Only so many, though, get an opportunity to meet the state superintendent himself and receive their own pocket-sized Declaration of Independence and U.S. Constitution, which Woods gave to each fourth-grade student at the local school on Friday.
Woods’ stop in Glynn County had two purposes, though. He also hoped to learn during his visit about how local schools are faring with the challenges of the pandemic and what state leaders can do to support local education.
Woods was met Friday by a greeting party that included local superintendent Scott Spence, school board member Eaddy Sams, St. Simons Elementary principal Katy Ginn, state Rep. Don Hogan, R-St.
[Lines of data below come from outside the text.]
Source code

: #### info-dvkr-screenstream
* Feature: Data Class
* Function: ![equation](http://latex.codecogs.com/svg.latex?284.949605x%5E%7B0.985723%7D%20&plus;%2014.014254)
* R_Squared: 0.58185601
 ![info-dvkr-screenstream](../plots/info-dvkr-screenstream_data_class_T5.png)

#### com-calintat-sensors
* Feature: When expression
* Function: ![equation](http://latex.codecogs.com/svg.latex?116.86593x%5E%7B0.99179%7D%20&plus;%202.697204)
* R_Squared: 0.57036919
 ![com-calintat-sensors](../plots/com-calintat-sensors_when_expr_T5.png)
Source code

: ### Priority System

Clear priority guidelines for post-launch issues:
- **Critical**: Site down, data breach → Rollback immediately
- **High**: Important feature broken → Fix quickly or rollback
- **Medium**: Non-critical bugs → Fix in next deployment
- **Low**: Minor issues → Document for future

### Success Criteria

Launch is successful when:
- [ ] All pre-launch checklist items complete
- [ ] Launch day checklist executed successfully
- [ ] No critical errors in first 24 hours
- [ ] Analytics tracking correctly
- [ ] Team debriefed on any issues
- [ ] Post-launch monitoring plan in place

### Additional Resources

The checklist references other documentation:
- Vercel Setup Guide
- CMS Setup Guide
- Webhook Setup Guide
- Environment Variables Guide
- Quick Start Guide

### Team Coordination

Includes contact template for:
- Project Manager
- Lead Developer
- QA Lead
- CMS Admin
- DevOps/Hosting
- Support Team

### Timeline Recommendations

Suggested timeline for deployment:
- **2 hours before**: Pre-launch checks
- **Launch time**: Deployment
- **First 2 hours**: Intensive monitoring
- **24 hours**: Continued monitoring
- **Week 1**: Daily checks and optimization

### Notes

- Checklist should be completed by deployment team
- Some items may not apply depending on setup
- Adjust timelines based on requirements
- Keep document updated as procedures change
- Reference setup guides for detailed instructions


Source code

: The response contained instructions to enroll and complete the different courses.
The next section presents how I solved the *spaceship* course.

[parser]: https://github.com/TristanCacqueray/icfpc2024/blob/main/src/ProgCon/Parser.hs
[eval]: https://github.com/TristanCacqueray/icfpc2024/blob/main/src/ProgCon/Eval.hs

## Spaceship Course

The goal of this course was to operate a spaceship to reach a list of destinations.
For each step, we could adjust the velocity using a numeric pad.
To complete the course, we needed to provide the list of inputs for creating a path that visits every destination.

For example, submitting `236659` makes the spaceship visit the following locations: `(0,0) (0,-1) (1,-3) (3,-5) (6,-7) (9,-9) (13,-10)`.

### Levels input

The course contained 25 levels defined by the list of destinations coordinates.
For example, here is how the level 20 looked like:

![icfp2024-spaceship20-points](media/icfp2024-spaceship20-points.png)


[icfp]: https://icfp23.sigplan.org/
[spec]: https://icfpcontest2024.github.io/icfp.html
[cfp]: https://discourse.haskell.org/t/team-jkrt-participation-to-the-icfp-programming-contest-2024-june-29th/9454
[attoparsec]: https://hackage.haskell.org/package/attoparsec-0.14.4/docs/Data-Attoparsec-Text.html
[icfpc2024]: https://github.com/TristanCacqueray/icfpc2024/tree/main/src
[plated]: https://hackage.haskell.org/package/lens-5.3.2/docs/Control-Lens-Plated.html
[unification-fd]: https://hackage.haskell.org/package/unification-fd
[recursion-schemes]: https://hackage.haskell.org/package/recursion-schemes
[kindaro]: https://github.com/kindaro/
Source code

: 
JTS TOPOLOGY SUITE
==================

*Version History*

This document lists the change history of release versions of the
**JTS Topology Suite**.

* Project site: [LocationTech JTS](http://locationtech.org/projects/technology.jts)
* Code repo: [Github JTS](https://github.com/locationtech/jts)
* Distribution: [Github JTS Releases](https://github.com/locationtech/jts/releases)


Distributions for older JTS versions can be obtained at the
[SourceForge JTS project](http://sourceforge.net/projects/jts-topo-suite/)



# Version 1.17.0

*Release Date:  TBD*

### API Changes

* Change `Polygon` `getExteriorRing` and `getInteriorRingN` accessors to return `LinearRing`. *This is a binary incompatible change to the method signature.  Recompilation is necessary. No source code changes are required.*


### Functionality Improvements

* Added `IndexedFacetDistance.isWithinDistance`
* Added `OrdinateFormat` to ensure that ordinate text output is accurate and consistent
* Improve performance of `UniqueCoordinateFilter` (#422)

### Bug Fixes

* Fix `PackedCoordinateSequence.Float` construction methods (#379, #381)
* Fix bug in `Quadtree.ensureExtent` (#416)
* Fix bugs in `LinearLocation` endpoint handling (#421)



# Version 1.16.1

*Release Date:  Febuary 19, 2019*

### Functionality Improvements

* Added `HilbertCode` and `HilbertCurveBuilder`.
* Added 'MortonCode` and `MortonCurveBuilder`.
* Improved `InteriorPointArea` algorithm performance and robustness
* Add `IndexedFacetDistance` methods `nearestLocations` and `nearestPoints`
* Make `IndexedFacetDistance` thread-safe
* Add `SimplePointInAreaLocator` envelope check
Simons Island, and several others.
“Hopefully we’ll get back to a regular year next year, but we’re getting ready to go into the legislative session so we’re trying to hear some things, how we can help and how we can advocate for y’all up in the Atlanta area,” Woods told them. “… A lot of policy decisions are made but at the end of the day we don’t live with them. You live with the repercussions of everything, and we want to make sure that we’re not being obstacles to your success down here.”
The group took Woods on a tour through the school, during which he met with a classroom of students mid-math lesson as well as the entire fourth grade class in the cafeteria. He answered students’ questions about his job, his travel schedule, his cat Mittens and more.
During the tour, Woods asked the local school leaders about the procedural changes made to adhere to COVID-19 risks, what virtual learning looks like and what the biggest challenges are for school staff.
Across the state, instructional models vary from school to school, Woods said, and some metropolitan-area schools have yet to reopen with face-to-face instruction. A major challenge for most schools offering some form of face-to-face learning, though, is the quarantining requirement.
St. Simons Elementary, like other local schools, has had to deal with this challenge, Ginn said, and with the difficulties posed to teacher planning.
“It’s really hard for them to prepare for both virtual and in-person learning,” she said. “Even if they’re just teaching face to face, they still have students who may be at home so they’re preparing lessons online for those kids who are not in person and then getting kids caught back up when the come back from virtual or from being quarantined.”
When describing his job while meeting with students, Woods said he’s like the school principal for the entire state, supervising roughly 2,300 schools in total.
“Really my main job is to make sure you have a great education so that one day when you graduate high school you can go get a good job, you can continue on with education and be a really good American citizen,” he told the students.
His favorite part of the job, he said, is visiting with students around the state. And with fourth-graders in particular, he likes to leave them with a gift that showcases how much he cares about their education.
“This is their first year studying the Declaration and the Constitution,” Woods said. “… I was a history teacher. It allows me to go back to my roots a little bit.”